Quoted from The Daily Racing Form: "From June 2002 to November 2003, Evening Attire ran in 11 Grade 1 and Grade 2 races. In that span he ran against such stars as 2003's Horse of the Year Mineshaft, dual classic winner Funny Cide, and Medaglia d'Oro."

==Retirement==
On September 28, 2008, his owners and trainer announced that Evening Attire would retire due to a suspensory injury.

His trainer, Tommy Kelly, said, "He was one of a kind. He had to be castrated early on because he couldn’t break from the gate. Still to this day, he didn’t break like any other racehorse. But at the final end when it counted, from the quarter pole to the wire, he always put in his run. I’ve never seen him back down once. He might have finished second, third, fourth, or fifth, but he was already running at the end, where the best part of a racehorse manifests itself. We’re all going to miss him."

On October 25, 2008, Evening Attire was brought to Belmont Park one last time. He was walked around the paddock, and a celebration was held in the Belmont Park winner's circle.

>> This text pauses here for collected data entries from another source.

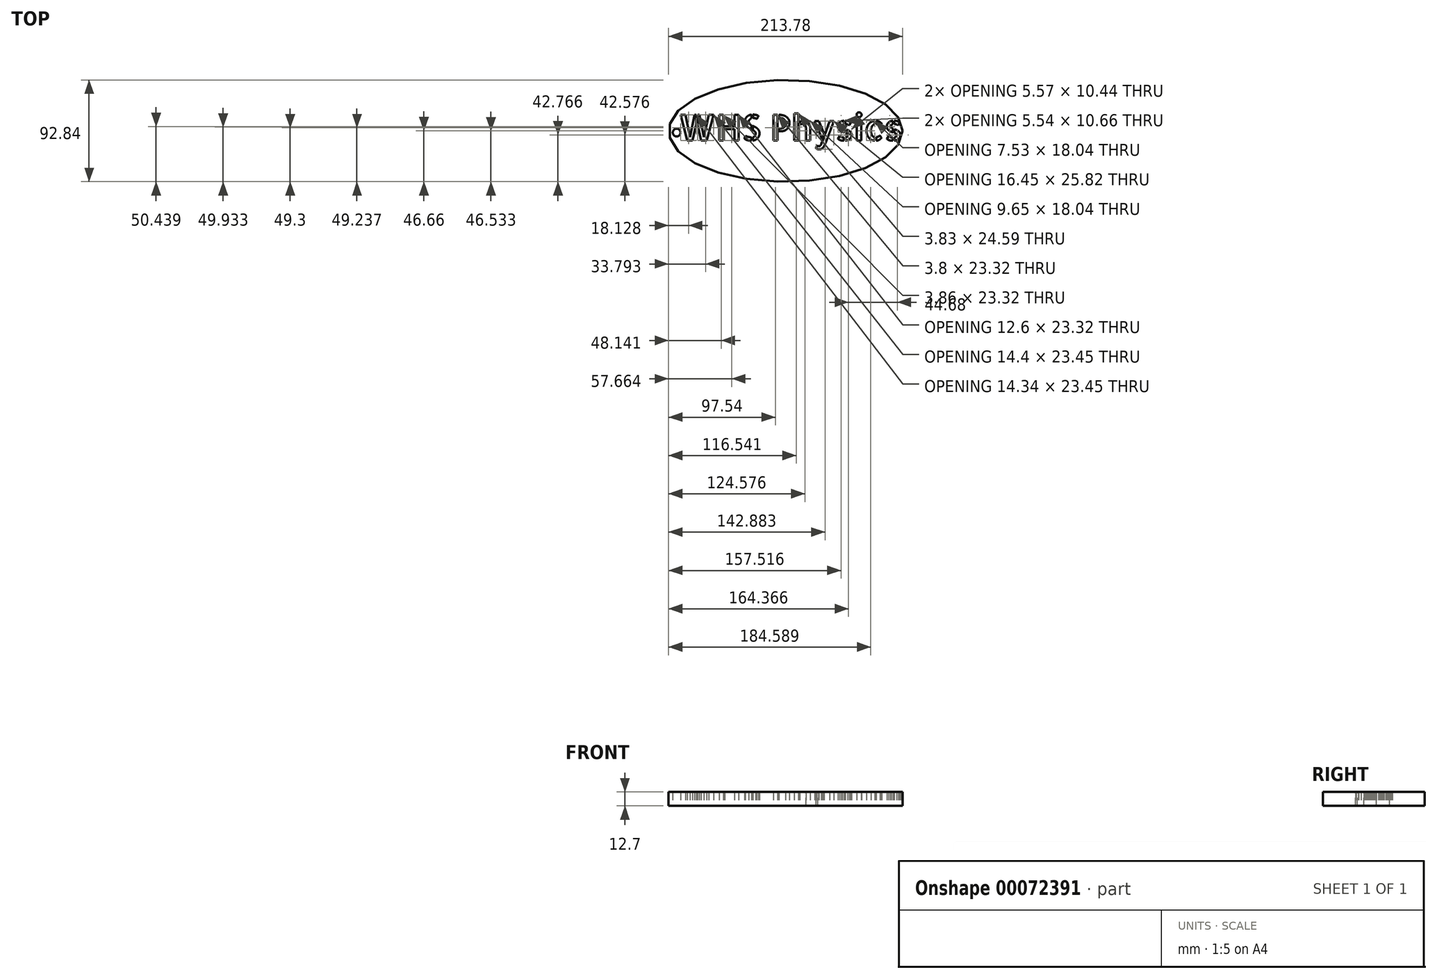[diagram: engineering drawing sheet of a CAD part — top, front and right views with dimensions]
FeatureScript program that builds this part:
annotation { "Feature Type Name" : "Feature", "Feature Type Description" : "" }
export const myFeature = defineFeature(function(context is Context, id is Id, definition is map)
    precondition{}
    {
        {
            var Q0;
            Q0=qCreatedBy(makeId("Top.planeOp"),FACE);
            var sketch = newSketch(context, id + "F0", { "sketchPlane" : qUnion([Q0])});
            skEllipse(sketch, "E0", {"center": v(0, 0) * mm, "majorRadius": 106.89 * mm, "minorRadius": 46.42 * mm, "majorAxis": v(1, 0)});
            skText(sketch, "E1", { "text": "WHS Physics", "fontName": "AllertaStencil-Regular.ttf"});
            skCircle(sketch, "E2", {"center": v(-99.58, -1.54) * mm, "radius": 3.52 * mm});
            skPoint(sketch, "E2.first.point", {"position": v(-102.75, 0) * mm});
            skPoint(sketch, "E2.first.point.positionSnap0", {"position": v(-106.89, 0) * mm});
            skPoint(sketch, "E2.second.point", {"position": v(-101.51, -4.49) * mm});
            skPoint(sketch, "E2.third.point", {"position": v(-98.24, -4.8) * mm});
            const initialGuessF0  = {"E1": [-0.09824, -0.00878, 1, 0, 0.02333]};
            skSetInitialGuess(sketch, initialGuessF0);
            skSolve(sketch);
        }
        {
            var Q0;
            Q0 = qSketchRegion(id + "F0", true);
            extrude(context, id + "F1", {"entities" : qUnion([Q0]), "endBound" : BoundingType.SYMMETRIC, "depth" : 12.7 * mm});
        }
    });
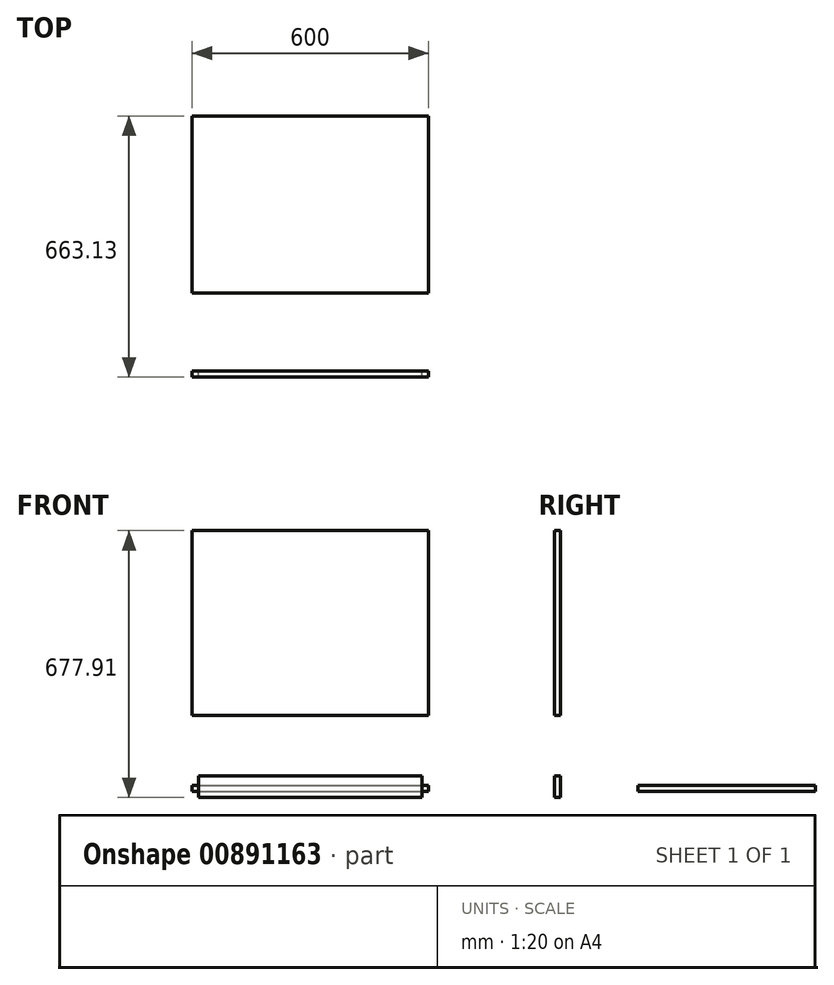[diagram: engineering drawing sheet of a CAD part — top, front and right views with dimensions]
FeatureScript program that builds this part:
annotation { "Feature Type Name" : "Feature", "Feature Type Description" : "" }
export const myFeature = defineFeature(function(context is Context, id is Id, definition is map)
    precondition{}
    {
        {
            assignVariable(context, id + "F0", {"name" : "GrosorTableros", "anyValue" : 16});
        }
        {
            var Q0;
            Q0=qCreatedBy(makeId("Front.planeOp"),FACE);
            var sketch = newSketch(context, id + "F1", { "sketchPlane" : qUnion([Q0])});
            skLineSegment(sketch, "E0.bottom", {"start": v(-284, 39.98) * mm, "end": v(284, 39.98) * mm});
            skLineSegment(sketch, "E0.top", {"start": v(-284, -15.02) * mm, "end": v(284, -15.02) * mm});
            skLineSegment(sketch, "E0.left", {"start": v(-284, 39.98) * mm, "end": v(-284, -15.02) * mm});
            skLineSegment(sketch, "E0.right", {"start": v(284, 39.98) * mm, "end": v(284, -15.02) * mm});
            skSolve(sketch);
        }
        {
            var Q0;
            Q0=makeQuery(id+"F1.imprint","IMPRINT",FACE,{"disambiguationData":[TD([[makeQuery(id+"F1.imprint","IMPRINT",EDGE,{"derivedFrom":sQuery(id+"F1.wireOp",EDGE,"E0.bottom")}),-1.0]])]});
            extrude(context, id + "F2", {"entities" : qUnion([Q0]), "depth" : (getVariable(context, 'GrosorTableros')) * mm, "offsetDistance" : 25 * mm});
        }
        {
            var Q0;
            Q0=qCreatedBy(makeId("Top.planeOp"),FACE);
            var sketch = newSketch(context, id + "F3", { "sketchPlane" : qUnion([Q0])});
            skLineSegment(sketch, "E1.bottom", {"start": v(-300, 647.13) * mm, "end": v(300, 647.13) * mm});
            skLineSegment(sketch, "E1.top", {"start": v(-300, 197.13) * mm, "end": v(300, 197.13) * mm});
            skLineSegment(sketch, "E1.left", {"start": v(-300, 647.13) * mm, "end": v(-300, 197.13) * mm});
            skLineSegment(sketch, "E1.right", {"start": v(300, 647.13) * mm, "end": v(300, 197.13) * mm});
            skSolve(sketch);
        }
        {
            var Q0;
            Q0=makeQuery(id+"F3.imprint","IMPRINT",FACE,{"disambiguationData":[TD([[makeQuery(id+"F3.imprint","IMPRINT",EDGE,{"derivedFrom":sQuery(id+"F3.wireOp",EDGE,"E1.bottom")}),-1.0]])]});
            extrude(context, id + "F4", {"entities" : qUnion([Q0]), "operationType" : NewBodyOperationType.ADD, "depth" : (getVariable(context, 'GrosorTableros')) * mm, "offsetDistance" : 25 * mm});
        }
        {
            var Q0;
            Q0=qCreatedBy(makeId("Front.planeOp"),FACE);
            var sketch = newSketch(context, id + "F5", { "sketchPlane" : qUnion([Q0])});
            skLineSegment(sketch, "E2.bottom", {"start": v(-300, 662.89) * mm, "end": v(300, 662.89) * mm});
            skLineSegment(sketch, "E2.top", {"start": v(-300, 192.89) * mm, "end": v(300, 192.89) * mm});
            skLineSegment(sketch, "E2.left", {"start": v(-300, 662.89) * mm, "end": v(-300, 192.89) * mm});
            skLineSegment(sketch, "E2.right", {"start": v(300, 662.89) * mm, "end": v(300, 192.89) * mm});
            skSolve(sketch);
        }
        {
            var Q0;
            Q0=makeQuery(id+"F5.imprint","IMPRINT",FACE,{"disambiguationData":[TD([[makeQuery(id+"F5.imprint","IMPRINT",EDGE,{"derivedFrom":sQuery(id+"F5.wireOp",EDGE,"E2.bottom")}),-1.0]])]});
            extrude(context, id + "F6", {"entities" : qUnion([Q0]), "operationType" : NewBodyOperationType.ADD, "depth" : (getVariable(context, 'GrosorTableros')) * mm, "offsetDistance" : 25 * mm});
        }
    });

His next stop was Akindale Farm in Pawling, New York. Akindale is a farm dedicated to the rescue, rehab, and retraining of retired thoroughbred racehorses. Evening Attire died on January 21, 2019.

==Honors==
Aqueduct Race Track renamed its Aqueduct Handicap as the Evening Attire Stakes in his honor. The first Evening Attire took place on January 17, 2009.